A deusa estendeu a mão para acariciar a cabeça imóvel da cobra e recomendou:

— Ela é sensível às emoções das pessoas e anseia por ser amada pelo que é. Tem um propósito, assim como todos os seus filhos, e devemos aprender a aceitar que todas as criaturas, por mais assustadoras que possam ser, são de origem divina.

— Tentarei superar o meu medo e lhe dar o respeito que ela merece.

— Isso é tudo o que peço — disse a deusa, sorrindo.

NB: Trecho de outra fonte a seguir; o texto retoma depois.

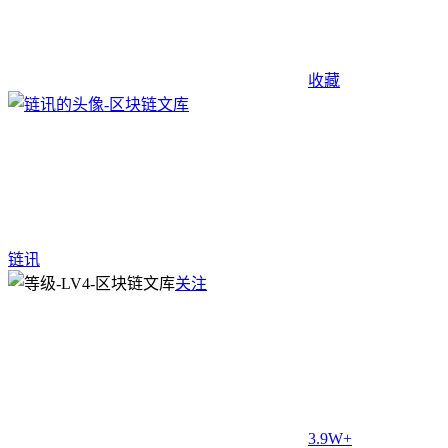
收藏
链讯
关注
3.9W+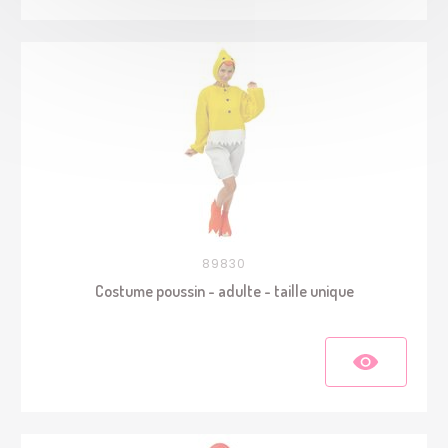
89830
Costume poussin - adulte - taille unique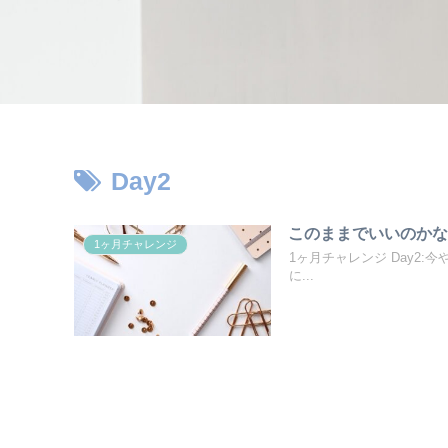
Day2
このままでいいのかな
1ヶ月チャレンジ
1ヶ月チャレンジ Day2:
に...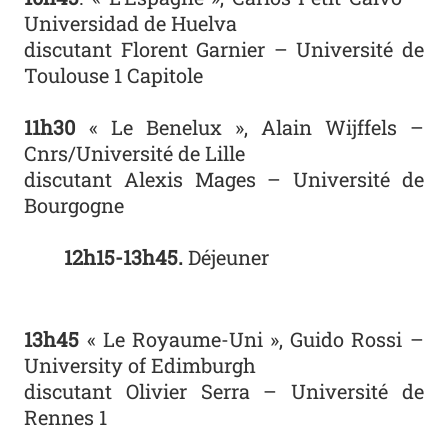
Universidad de Huelva
discutant Florent Garnier – Université de
Toulouse 1 Capitole
11h30
« Le Benelux », Alain Wijffels –
Cnrs/Université de Lille
discutant Alexis Mages – Université de
Bourgogne
12h15-13h45.
Déjeuner
13h45
« Le Royaume-Uni », Guido Rossi –
University of Edimburgh
discutant Olivier Serra – Université de
Rennes 1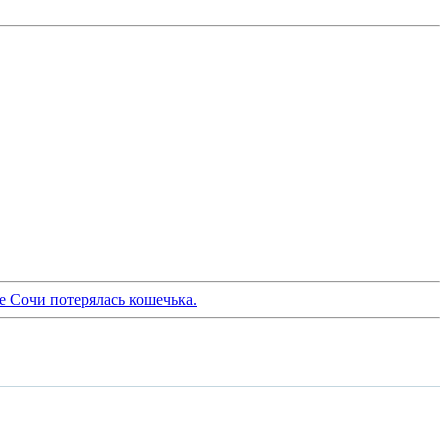
е Сочи потерялась кошечька.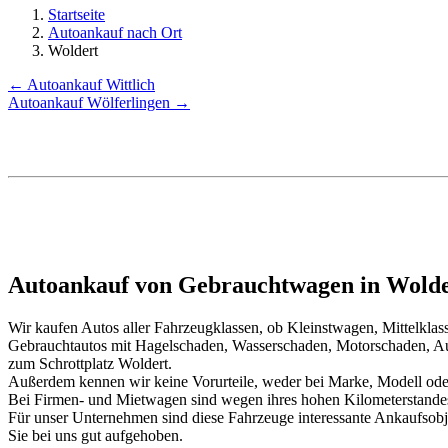
Startseite
Autoankauf nach Ort
Woldert
← Autoankauf Wittlich
Autoankauf Wölferlingen →
Autoankauf von Gebrauchtwagen in Wolder
Wir kaufen Autos aller Fahrzeugklassen, ob Kleinstwagen, Mittelkl
Gebrauchtautos mit Hagelschaden, Wasserschaden, Motorschaden, Au
zum Schrottplatz Woldert.
Außerdem kennen wir keine Vorurteile, weder bei Marke, Modell oder
Bei Firmen- und Mietwagen sind wegen ihres hohen Kilometerstand
Für unser Unternehmen sind diese Fahrzeuge interessante Ankaufsob
Sie bei uns gut aufgehoben.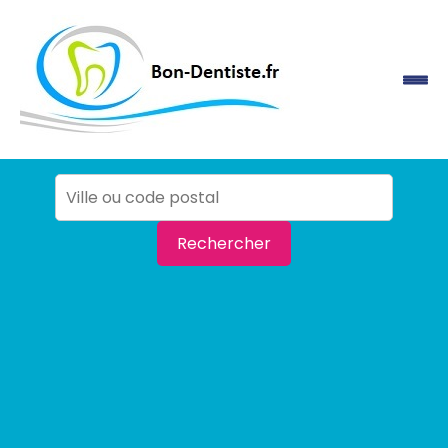
Rechercher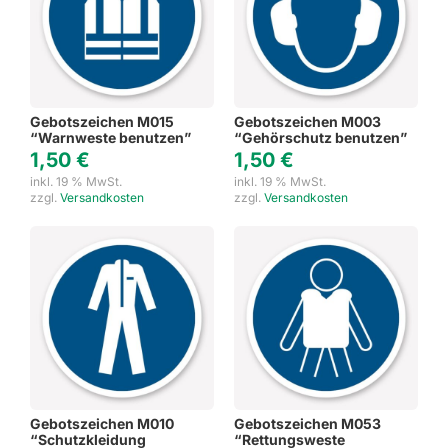
Gebotszeichen M015
Gebotszeichen M003
“Warnweste benutzen”
“Gehörschutz benutzen”
1,50
€
1,50
€
inkl. 19 % MwSt.
inkl. 19 % MwSt.
zzgl.
Versandkosten
zzgl.
Versandkosten
Gebotszeichen M010
Gebotszeichen M053
“Schutzkleidung
“Rettungsweste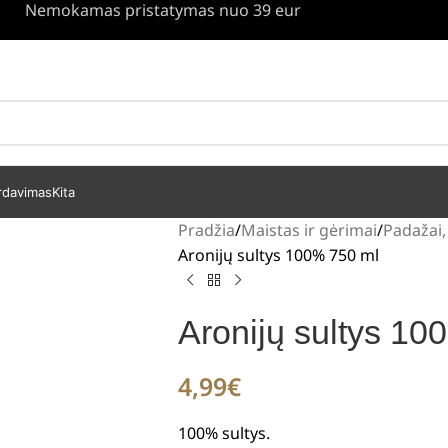
Nemokamas pristatymas nuo 39 eur
rdavimas
Kita
Pradžia
Maistas ir gėrimai
Padažai, 
Aronijų sultys 100% 750 ml
Aronijų sultys 10
4,99
€
100% sultys.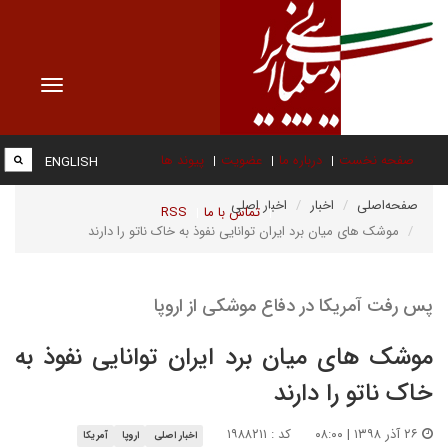
Toggle
vigation
صفحه نخست
درباره ما
عضویت
پیوند ها
ENGLISH
صفحه‌اصلی
اخبار
اخبار اصلی
تماس با ما
RSS
موشک های میان برد ایران توانایی نفوذ به خاک ناتو را دارند
پس رفت آمریکا در دفاع موشکی از اروپا
موشک های میان برد ایران توانایی نفوذ به
خاک ناتو را دارند
۲۶ آذر ۱۳۹۸ | ۰۸:۰۰
کد : ۱۹۸۸۲۱۱
اخبار اصلی
اروپا
آمریکا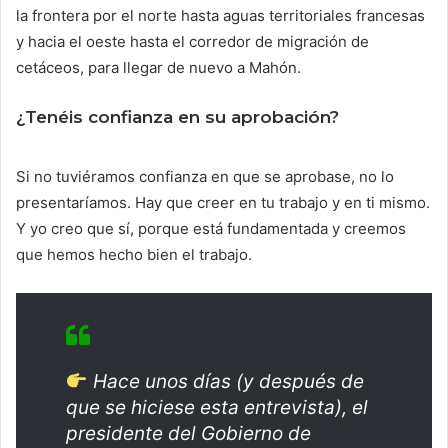
la frontera por el norte hasta aguas territoriales francesas
y hacia el oeste hasta el corredor de migración de
cetáceos, para llegar de nuevo a Mahón.
¿Tenéis confianza en su aprobación?
Si no tuviéramos confianza en que se aprobase, no lo
presentaríamos. Hay que creer en tu trabajo y en ti mismo.
Y yo creo que sí, porque está fundamentada y creemos
que hemos hecho bien el trabajo.
Hace unos días (y después de
que se hiciese esta entrevista), el
presidente del Gobierno de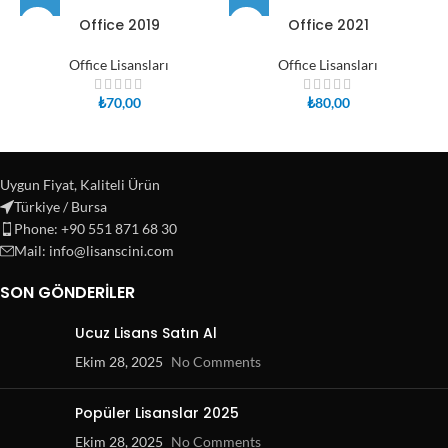
Office 2019
Office 2021
Office Lisansları
Office Lisansları
₺
70,00
₺
80,00
Uygun Fiyat, Kaliteli Ürün
Türkiye / Bursa
Phone: +90 551 871 68 30
Mail: info@lisanscini.com
SON GÖNDERILER
Ucuz Lisans Satın Al
Ekim 28, 2025
No Comments
Popüler Lisanslar 2025
Ekim 28, 2025
No Comments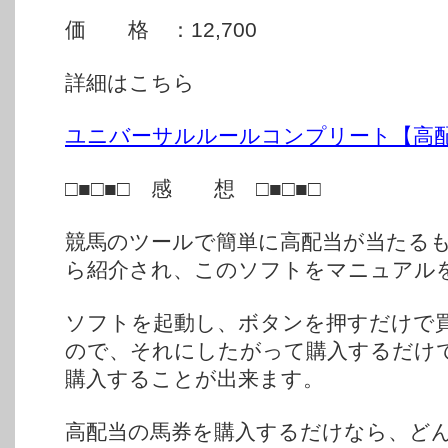
価 格 ：12,700
詳細はこちら
ユニバーサルルールコンプリート【高
□■□■□ 感 想 □■□■□
競馬のツールで簡単に高配当が当たる
ら紹介され、このソフトをマニュアル
ソフトを起動し、ボタンを押すだけで
ので、それにしたがって購入するだけ
購入することが出来ます。
高配当の馬券を購入するだけなら、ど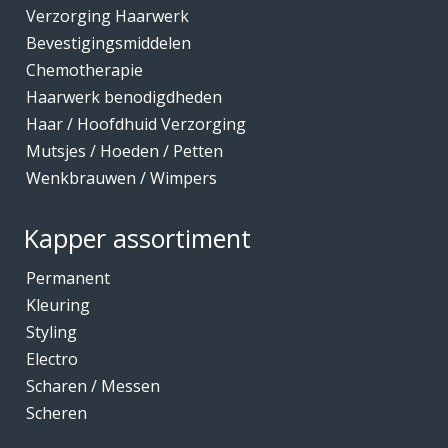
Verzorging Haarwerk
Bevestigingsmiddelen
Chemotherapie
Haarwerk benodigdheden
Haar / Hoofdhuid Verzorging
Mutsjes / Hoeden / Petten
Wenkbrauwen / Wimpers
Kapper assortiment
Permanent
Kleuring
Styling
Electro
Scharen / Messen
Scheren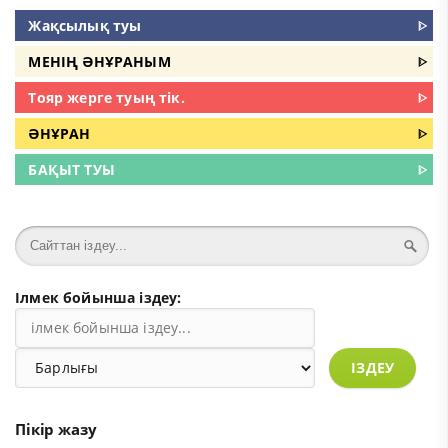
Жақсылық туы
ᐈ
МЕНIҢ ӘНҰРАНЫМ
ᐈ
Тояр жерге туың тік.
ᐈ
ӘНҰРАН
ᐈ
БАҚЫТ ТУЫ
ᐈ
Ілмек бойынша іздеу:
ІЗДЕУ
Пікір жазу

Quando Durga recolhia os braços e começava a voltar à posição original, ela baixou os olhos para mim e para Kelsey

— Posso lhes dar um conselho antes de partirem?

— É claro que sim, Deusa

— Lembrem-se de se manterem juntos. Se forem separados, não confiem em seus olhos. Usem o coração. Ele lhes dirá o que é real e o que não é. Quando obtiverem o fruto, escondam-no bem, pois existem outros que desejam pegá-lo e usá-lo para o mal e com propósitos egoístas.

— Mas não devemos lhe trazer o fruto de volta como oferenda?

A mão que acariciava o tigre Damon se imobilizou em seu pelo e a carne endureceu até se tornar áspera e cinza.

— Vocês já fizeram sua oferenda. O fruto tem outro propósito, do qual tomarão conhecimento no devido tempo.

— E quanto aos outros presentes, às outras oferendas?

— Podem me fazer as outras oferendas em meus outros templos, mas os presentes vocês devem guardar até…

A Deusa e seu tigre voltaram à forma inanimada.

Kelsey tocou a cabeça da estátua do tigre, depois limpou a poeira dos dedos na calça.

Comecei a ouvir o som de seixos caindo. Kelsey estava perdida em pensamentos observando a estátua, não parecia estar ouvindo os sons.

Aproximei-me dela, que começou a acariciar os meus pelos distraidamente. Caminhamos em direção à saída, onde eu aguardei enquanto Kelsey apagava minhas pegadas marcadas na poeira do chão do templo.

Fomos até o jipe e encontramos Kadam dormindo. Ele despertou e Kelsey perguntou se ele tinha visto o terremoto. Kadam ficou confuso respondendo que não havia percebido nada de diferente.

Quando ele viu a gada, pediu para segurá-la. Surpreendentemente, teve um pouco de dificuldades mesmo segurando com as duas mãos. A arma pareceu pesada para Kadam, enquanto Kelsey segurava a gada facilmente com apenas uma das mãos.

— É linda! — exclamou.

— Devia vê-la em ação. O senhor estava certo. Decididamente recebemos a bênção de Durga. — Mostrando-lhe Fanindra.

Saimos dali para Hampi em busca do fruto dourado.